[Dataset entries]
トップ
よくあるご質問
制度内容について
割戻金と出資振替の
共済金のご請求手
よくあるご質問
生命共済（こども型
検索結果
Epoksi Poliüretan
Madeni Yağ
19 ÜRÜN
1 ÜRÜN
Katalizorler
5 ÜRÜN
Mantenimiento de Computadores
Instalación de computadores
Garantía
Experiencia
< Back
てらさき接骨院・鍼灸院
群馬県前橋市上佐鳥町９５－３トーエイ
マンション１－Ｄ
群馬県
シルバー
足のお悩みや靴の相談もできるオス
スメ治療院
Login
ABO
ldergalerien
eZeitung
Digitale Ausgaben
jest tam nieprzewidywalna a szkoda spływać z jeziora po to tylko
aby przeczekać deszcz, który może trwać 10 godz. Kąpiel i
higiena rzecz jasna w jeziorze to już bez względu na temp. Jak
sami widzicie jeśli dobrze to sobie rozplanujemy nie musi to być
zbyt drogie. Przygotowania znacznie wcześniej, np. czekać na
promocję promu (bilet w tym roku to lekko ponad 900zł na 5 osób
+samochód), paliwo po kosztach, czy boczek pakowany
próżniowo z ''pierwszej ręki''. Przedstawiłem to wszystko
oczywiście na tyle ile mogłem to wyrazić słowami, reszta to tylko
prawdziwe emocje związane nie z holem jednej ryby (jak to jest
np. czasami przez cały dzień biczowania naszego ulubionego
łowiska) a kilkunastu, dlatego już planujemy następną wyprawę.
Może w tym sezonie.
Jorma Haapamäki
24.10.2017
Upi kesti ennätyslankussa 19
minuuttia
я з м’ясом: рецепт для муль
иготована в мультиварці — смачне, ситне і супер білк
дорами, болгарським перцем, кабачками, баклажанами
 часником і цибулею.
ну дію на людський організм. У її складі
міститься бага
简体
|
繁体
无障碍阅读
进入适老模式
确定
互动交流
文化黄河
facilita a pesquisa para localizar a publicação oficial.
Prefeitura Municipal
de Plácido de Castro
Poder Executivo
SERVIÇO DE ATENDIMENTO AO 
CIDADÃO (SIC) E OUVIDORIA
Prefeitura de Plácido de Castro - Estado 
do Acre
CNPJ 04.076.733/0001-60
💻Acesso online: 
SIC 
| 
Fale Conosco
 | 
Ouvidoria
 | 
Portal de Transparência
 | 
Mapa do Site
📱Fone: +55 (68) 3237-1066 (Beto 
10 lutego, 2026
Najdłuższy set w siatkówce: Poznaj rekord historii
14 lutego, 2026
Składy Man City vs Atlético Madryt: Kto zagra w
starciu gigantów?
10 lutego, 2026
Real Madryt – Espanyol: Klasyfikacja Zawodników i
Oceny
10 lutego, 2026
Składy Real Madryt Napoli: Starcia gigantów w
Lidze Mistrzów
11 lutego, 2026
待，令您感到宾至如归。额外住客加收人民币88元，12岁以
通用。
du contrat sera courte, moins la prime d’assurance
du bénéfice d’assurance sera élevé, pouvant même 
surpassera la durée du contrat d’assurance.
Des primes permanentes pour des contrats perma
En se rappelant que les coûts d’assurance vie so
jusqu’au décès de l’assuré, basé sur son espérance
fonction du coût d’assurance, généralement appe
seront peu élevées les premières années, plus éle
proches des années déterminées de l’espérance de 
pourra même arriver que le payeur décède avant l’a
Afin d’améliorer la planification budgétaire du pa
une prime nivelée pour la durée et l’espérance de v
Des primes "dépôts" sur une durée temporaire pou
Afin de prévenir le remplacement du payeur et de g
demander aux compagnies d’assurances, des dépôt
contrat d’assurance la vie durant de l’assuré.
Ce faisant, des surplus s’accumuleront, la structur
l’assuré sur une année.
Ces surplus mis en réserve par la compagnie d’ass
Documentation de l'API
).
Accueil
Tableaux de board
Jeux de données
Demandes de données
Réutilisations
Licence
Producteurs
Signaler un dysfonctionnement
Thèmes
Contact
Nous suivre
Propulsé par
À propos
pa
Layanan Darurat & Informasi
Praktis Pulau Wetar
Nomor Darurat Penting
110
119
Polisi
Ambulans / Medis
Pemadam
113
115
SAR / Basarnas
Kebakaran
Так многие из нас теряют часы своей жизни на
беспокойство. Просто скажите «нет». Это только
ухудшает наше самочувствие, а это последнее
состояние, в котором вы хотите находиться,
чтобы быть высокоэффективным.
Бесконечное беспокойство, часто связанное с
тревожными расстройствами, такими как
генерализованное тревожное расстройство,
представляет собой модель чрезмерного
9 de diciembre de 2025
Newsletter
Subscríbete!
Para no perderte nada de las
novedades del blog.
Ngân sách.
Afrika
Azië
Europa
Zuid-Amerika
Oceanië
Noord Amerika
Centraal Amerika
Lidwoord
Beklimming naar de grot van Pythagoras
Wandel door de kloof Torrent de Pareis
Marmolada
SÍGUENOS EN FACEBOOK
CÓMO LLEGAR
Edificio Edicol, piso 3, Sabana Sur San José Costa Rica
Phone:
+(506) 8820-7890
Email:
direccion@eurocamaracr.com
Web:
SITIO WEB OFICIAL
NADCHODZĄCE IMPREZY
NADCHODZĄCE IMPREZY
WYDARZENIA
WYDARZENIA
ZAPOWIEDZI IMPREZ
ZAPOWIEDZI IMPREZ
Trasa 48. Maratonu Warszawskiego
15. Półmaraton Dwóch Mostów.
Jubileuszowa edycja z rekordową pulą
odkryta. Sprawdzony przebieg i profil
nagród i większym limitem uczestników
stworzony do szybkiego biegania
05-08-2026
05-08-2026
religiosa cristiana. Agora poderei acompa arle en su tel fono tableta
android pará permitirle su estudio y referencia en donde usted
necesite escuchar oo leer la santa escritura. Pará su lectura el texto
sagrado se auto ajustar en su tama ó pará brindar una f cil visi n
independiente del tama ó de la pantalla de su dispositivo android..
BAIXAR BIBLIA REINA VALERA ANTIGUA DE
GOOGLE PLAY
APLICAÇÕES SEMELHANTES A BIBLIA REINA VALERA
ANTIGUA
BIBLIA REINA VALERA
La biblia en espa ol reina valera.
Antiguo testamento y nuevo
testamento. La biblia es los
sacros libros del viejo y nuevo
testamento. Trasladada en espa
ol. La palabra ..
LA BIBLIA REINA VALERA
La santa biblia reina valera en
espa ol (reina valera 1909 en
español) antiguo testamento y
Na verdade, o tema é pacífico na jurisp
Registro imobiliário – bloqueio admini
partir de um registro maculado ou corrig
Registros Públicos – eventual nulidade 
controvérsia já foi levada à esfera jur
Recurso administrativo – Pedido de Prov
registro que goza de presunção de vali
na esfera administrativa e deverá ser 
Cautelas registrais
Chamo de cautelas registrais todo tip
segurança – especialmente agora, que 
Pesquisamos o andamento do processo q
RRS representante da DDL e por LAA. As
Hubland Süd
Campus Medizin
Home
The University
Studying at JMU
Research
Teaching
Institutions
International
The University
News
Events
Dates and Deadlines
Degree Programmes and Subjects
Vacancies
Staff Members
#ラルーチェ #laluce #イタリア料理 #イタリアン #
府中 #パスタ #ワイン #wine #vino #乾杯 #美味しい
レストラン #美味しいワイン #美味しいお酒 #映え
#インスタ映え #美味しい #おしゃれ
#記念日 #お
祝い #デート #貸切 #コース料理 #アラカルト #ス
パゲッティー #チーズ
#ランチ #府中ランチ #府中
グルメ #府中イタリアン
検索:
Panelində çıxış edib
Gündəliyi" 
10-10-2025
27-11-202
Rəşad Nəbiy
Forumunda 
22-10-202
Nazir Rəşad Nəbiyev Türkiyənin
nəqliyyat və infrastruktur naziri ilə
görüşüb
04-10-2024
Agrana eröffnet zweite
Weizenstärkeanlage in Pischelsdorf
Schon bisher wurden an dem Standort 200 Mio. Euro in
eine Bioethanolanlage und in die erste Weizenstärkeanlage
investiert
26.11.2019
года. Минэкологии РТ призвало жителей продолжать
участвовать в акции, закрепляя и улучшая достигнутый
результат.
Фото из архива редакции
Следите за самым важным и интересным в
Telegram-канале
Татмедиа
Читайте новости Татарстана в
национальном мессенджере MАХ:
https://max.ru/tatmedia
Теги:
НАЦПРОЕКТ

* TASK REQUIREMENTS *
Repeat exactly, please, each line from the beginning of the data through the line with "du bénéfice d’assurance" in it, and only those lines.

* EXERCISE OUTPUT *
トップ
よくあるご質問
制度内容について
割戻金と出資振替の
共済金のご請求手
よくあるご質問
生命共済（こども型
検索結果
Epoksi Poliüretan
Madeni Yağ
19 ÜRÜN
1 ÜRÜN
Katalizorler
5 ÜRÜN
Mantenimiento de Computadores
Instalación de computadores
Garantía
Experiencia
< Back
てらさき接骨院・鍼灸院
群馬県前橋市上佐鳥町９５－３トーエイ
マンション１－Ｄ
群馬県
シルバー
足のお悩みや靴の相談もできるオス
スメ治療院
Login
ABO
ldergalerien
eZeitung
Digitale Ausgaben
jest tam nieprzewidywalna a szkoda spływać z jeziora po to tylko
aby przeczekać deszcz, który może trwać 10 godz. Kąpiel i
higiena rzecz jasna w jeziorze to już bez względu na temp. Jak
sami widzicie jeśli dobrze to sobie rozplanujemy nie musi to być
zbyt drogie. Przygotowania znacznie wcześniej, np. czekać na
promocję promu (bilet w tym roku to lekko ponad 900zł na 5 osób
+samochód), paliwo po kosztach, czy boczek pakowany
próżniowo z ''pierwszej ręki''. Przedstawiłem to wszystko
oczywiście na tyle ile mogłem to wyrazić słowami, reszta to tylko
prawdziwe emocje związane nie z holem jednej ryby (jak to jest
np. czasami przez cały dzień biczowania naszego ulubionego
łowiska) a kilkunastu, dlatego już planujemy następną wyprawę.
Może w tym sezonie.
Jorma Haapamäki
24.10.2017
Upi kesti ennätyslankussa 19
minuuttia
я з м’ясом: рецепт для муль
иготована в мультиварці — смачне, ситне і супер білк
дорами, болгарським перцем, кабачками, баклажанами
 часником і цибулею.
ну дію на людський організм. У її складі
міститься бага
简体
|
繁体
无障碍阅读
进入适老模式
确定
互动交流
文化黄河
facilita a pesquisa para localizar a publicação oficial.
Prefeitura Municipal
de Plácido de Castro
Poder Executivo
SERVIÇO DE ATENDIMENTO AO 
CIDADÃO (SIC) E OUVIDORIA
Prefeitura de Plácido de Castro - Estado 
do Acre
CNPJ 04.076.733/0001-60
💻Acesso online: 
SIC 
| 
Fale Conosco
 | 
Ouvidoria
 | 
Portal de Transparência
 | 
Mapa do Site
📱Fone: +55 (68) 3237-1066 (Beto 
10 lutego, 2026
Najdłuższy set w siatkówce: Poznaj rekord historii
14 lutego, 2026
Składy Man City vs Atlético Madryt: Kto zagra w
starciu gigantów?
10 lutego, 2026
Real Madryt – Espanyol: Klasyfikacja Zawodników i
Oceny
10 lutego, 2026
Składy Real Madryt Napoli: Starcia gigantów w
Lidze Mistrzów
11 lutego, 2026
待，令您感到宾至如归。额外住客加收人民币88元，12岁以
通用。
du contrat sera courte, moins la prime d’assurance
du bénéfice d’assurance sera élevé, pouvant même 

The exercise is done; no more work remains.